Did you know that in 2018 there were more than 169,000 beer-related trademarks filed worldwide? That’s a lot of potential for infringement in the already-competitive craft brewing marketplace, where captivating brands are as critical to success as the quality of the beer itself.  Whether intentional or accidental, copycat brands can cause consumer confusion, loss of revenue, and damage to a hard-earned reputation.

To help craft brewers better understand the importance of securing and protecting brand rights, Trademark.com hosted an educational webinar in partnership with Craft Brewing Business. IP attorney and craft brew enthusiast Curt Handley joined Mara Trumbour, Executive Product Owner of Trademark.com, to discuss practical tips for making the most of your beer brand trademark.

For the full scoop, view the recording here, or read on for a few highlights, plus Curt’s response to attendees’ questions that didn’t get answered during the live event!

Please note: the views and opinions expressed below are those of the presenters, not Trademark.com.  

 

1. Registering your trademark with the U.S. Patent and Trademark Office is important, particularly if you do business regionally, nationally, or internationally.

2. Some trademarks are stronger than others. It will help you protect your brand in the long run if you stay away from names that are generic or descriptive, as these are likely to be difficult to enforce.

3. When evaluating trademark name candidates before securing your mark or assessing whether a newly filed trademark application presents a threat to your brand, ask yourself whether customers are likely to be confused if both marks exist in the marketplace. Customer confusion is more likely to arise when the names are similar in some capacity (e.g. Curt’s Pale Ale and Kurt’s Pale Ale) and cover similar areas of business (e.g. Class 32 – Beer).

4. Responsible trademark ownership doesn’t end with federal registration.
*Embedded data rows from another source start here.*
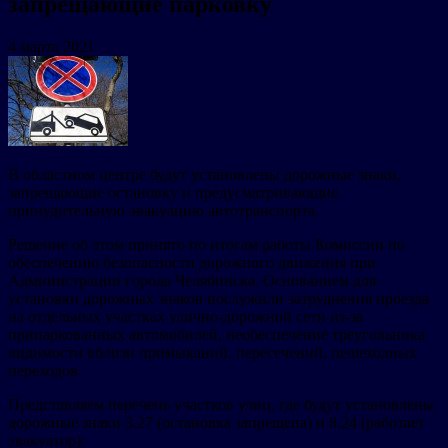
запрещающие парковку
4 марта 2021
В областном центре будут установлены дорожные знаки,
запрещающие остановку и предусматривающие
принудительную эвакуацию автотранспорта.
Решение об этом принято по итогам работы Комиссии по
обеспечению безопасности дорожного движения при
Администрации города Челябинска. Основанием для
установки дорожных знаков послужили затруднения проезда
на отдельных участках улично-дорожной сети из-за
припаркованных автомобилей, необеспечение треугольника
видимости вблизи примыканий, пересечений, пешеходных
переходов.
Представляем перечень участков улиц, где будут установлены
дорожные знаки 3.27 (остановка запрещена) и 8.24 (работает
эвакуатор):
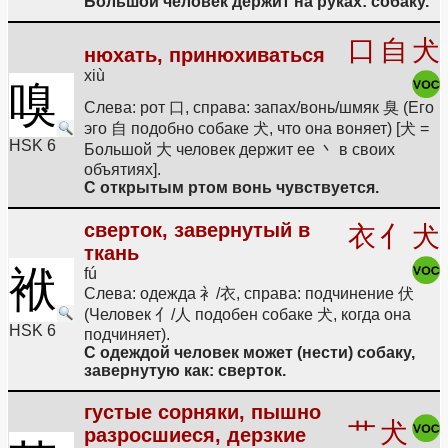
Большой человек держит на руках: собаку.
口
自
犬
нюхать, принюхиваться
xiù
嗅
Слева: рот 口, справа: запах/вонь/шмяк 臭 (Его
эго 自 подобно собаке 犬, что она воняет) [犬 =
HSK 6
Большой 大 человек держит ее 丶 в своих
объятиях].
С открытым ртом вонь чувствуется.
сверток, завернутый в
衣
亻
犬
ткань
袱
fú
Слева: одежда 衤/衣, справа: подчинение 伏
(Человек 亻/人 подобен собаке 犬, когда она
HSK 6
подчиняет).
С одеждой человек может (нести) собаку,
завернутую как: сверток.
густые сорняки, пышно
艹
犬
разросшиеся, дерзкие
Monitoring your mark and enforcing your rights are key to protecting your brand.

 

Q&A Beer Trademark Follow-up with Curt Handley, Esq.

  • Question: I currently have a situation where I’ve filed for a Trademark for a beer name and it has been published, but a company with a similar name in a completely unrelated industry has asked that I withdraw my application and resubmit it with as “BREWERY NAME BEER NAME” as opposed to just “BEER NAME.”  They even offered to pay for it.  What is their strategy here?
    Curt’s Answer: This is not as uncommon as you’d think and I have had this happen in many different industry verticals, including beer.  Often people don’t want to have crowding around their trademark name.  As such, they will go after unrelated filings to make sure there is plenty of distance.  The main thing to have in place here, if you decided to do it, is a solid settlement agreement that keeps them from filing in your classing (i.e. here, for beer in Class 32).

 

  • Question: What should we watch out for using trademark searches you see offered by companies on the internet?  Because I have done that, and nothing came back, only to be blocked later on and out the money.
    Curt’s Answer: In my opinion, always hire a competent trademark attorney to interpret search results or better yet, simply hire them directly to do the search.  A good trademark attorney will understand the ins and outs of how the PTO conducts a search.  And with that said, even the best of trademark attorneys can’t anticipate everything the PTO will come back with… but generally, you’ll get a better result.

 

  • Question: Can you speak on how to curate a successful co-exist agreement with another company that has a similar mark but there’s no intent to overlap markets?
    Curt’s Answer: There is no magic formula.  However, as I mentioned in the webinar, you must address how you will keep consumers from becoming confused between the marks.  And again, it’s always best to hire a competent trademark attorney that has experience in such matters.